Problem requirements: Copy the records below verbatim, from the first line through the line containing "microbús por los", inclusive, and output nothing else.

Records for the exercise:
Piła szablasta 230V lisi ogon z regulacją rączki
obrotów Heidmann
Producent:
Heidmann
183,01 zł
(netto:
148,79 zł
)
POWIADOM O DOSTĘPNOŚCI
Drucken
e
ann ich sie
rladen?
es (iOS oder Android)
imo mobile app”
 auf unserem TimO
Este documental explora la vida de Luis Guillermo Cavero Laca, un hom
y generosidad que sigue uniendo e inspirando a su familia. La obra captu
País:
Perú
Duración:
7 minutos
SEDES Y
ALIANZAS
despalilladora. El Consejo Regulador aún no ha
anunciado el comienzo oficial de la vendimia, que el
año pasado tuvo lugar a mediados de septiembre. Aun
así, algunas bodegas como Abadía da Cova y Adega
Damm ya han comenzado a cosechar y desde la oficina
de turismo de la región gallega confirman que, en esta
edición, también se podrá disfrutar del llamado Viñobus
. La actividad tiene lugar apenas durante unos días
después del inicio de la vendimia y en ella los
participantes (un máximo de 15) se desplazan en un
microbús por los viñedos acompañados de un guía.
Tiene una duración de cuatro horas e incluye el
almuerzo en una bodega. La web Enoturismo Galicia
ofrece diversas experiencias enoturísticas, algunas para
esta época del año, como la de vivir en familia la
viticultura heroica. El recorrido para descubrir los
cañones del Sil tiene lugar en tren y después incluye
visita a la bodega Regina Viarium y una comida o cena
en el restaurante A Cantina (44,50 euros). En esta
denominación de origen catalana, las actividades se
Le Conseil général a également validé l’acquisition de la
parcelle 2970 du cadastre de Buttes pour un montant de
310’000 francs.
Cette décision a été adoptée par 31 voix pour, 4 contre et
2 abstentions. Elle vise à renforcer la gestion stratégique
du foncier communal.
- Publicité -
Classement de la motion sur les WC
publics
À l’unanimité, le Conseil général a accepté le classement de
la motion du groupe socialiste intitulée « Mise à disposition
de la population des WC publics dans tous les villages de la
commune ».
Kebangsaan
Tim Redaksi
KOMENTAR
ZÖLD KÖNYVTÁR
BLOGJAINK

Result of this task:
Piła szablasta 230V lisi ogon z regulacją rączki
obrotów Heidmann
Producent:
Heidmann
183,01 zł
(netto:
148,79 zł
)
POWIADOM O DOSTĘPNOŚCI
Drucken
e
ann ich sie
rladen?
es (iOS oder Android)
imo mobile app”
 auf unserem TimO
Este documental explora la vida de Luis Guillermo Cavero Laca, un hom
y generosidad que sigue uniendo e inspirando a su familia. La obra captu
País:
Perú
Duración:
7 minutos
SEDES Y
ALIANZAS
despalilladora. El Consejo Regulador aún no ha
anunciado el comienzo oficial de la vendimia, que el
año pasado tuvo lugar a mediados de septiembre. Aun
así, algunas bodegas como Abadía da Cova y Adega
Damm ya han comenzado a cosechar y desde la oficina
de turismo de la región gallega confirman que, en esta
edición, también se podrá disfrutar del llamado Viñobus
. La actividad tiene lugar apenas durante unos días
después del inicio de la vendimia y en ella los
participantes (un máximo de 15) se desplazan en un
microbús por los viñedos acompañados de un guía.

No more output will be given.